While working with clients hoping to quit smoking, Gainforth has tried reading-by-reading video badysis. With the permission, she used audio and video recordings to examine tiny details of the sessions between a client and a counselor, the press release says.
By examining second-by-second behavior change tips, she examined the frequency, sequence, and duration of each interaction between a client and a counselor. The behavioral change occurs, she explains, during a conversion between a client and a practitioner, the statement said.
"I wanted to know what was happening in this conversation," she said. "I wanted a second-by-second badysis of these interactions to understand what works to help clients change their behavior."

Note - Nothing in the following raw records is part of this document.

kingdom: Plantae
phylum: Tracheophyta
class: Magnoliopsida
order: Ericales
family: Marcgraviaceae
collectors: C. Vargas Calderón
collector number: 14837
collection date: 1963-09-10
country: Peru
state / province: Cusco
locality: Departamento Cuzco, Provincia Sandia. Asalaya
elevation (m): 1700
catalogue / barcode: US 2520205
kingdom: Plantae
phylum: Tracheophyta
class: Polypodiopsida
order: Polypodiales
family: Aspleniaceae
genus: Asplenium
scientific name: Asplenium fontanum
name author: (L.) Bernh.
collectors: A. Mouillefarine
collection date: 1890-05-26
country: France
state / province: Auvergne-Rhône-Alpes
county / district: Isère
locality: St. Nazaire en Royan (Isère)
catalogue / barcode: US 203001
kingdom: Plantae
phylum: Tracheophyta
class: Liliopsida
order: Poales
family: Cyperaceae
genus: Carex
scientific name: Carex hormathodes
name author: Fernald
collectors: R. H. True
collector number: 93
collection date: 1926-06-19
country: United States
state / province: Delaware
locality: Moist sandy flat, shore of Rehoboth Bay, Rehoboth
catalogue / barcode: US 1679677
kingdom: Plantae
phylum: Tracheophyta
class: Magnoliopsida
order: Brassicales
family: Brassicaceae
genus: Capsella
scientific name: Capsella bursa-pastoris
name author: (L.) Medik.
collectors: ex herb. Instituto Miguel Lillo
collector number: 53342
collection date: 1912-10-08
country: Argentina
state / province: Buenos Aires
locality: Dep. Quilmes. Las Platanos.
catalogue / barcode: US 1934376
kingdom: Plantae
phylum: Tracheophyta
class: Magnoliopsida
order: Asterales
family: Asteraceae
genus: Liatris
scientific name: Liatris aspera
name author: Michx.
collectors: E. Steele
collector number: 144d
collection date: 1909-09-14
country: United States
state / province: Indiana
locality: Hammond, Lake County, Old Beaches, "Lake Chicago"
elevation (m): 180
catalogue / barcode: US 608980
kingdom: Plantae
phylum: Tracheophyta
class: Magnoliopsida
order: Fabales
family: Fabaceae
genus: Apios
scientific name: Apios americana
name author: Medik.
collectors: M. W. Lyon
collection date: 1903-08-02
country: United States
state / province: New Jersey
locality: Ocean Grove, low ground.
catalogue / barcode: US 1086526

Gainforth has developed a method for badyzing these videotaped sessions.
She then used state-space grids to map each interaction in real time and monitor the interactions between the practitioner and the client. According to Gainforth, grids allow researchers to examine the dynamics between the client and the practitioner. This is the first time in behavioral science, she added, that researchers have been able to understand how these interactions make a difference, the statement said.
"We have created a new method for behavioral scientists," she said. "By coding second-by-second interactions, we've created a way to visualize counseling sessions over time. We can map everything the practitioner says and how the client responds, and then we look at how they interact with each other over time. "
Gainforth's research, partially funded by the Michael Smith Foundation for Health Research, was published in the British Journal of Health Psychology.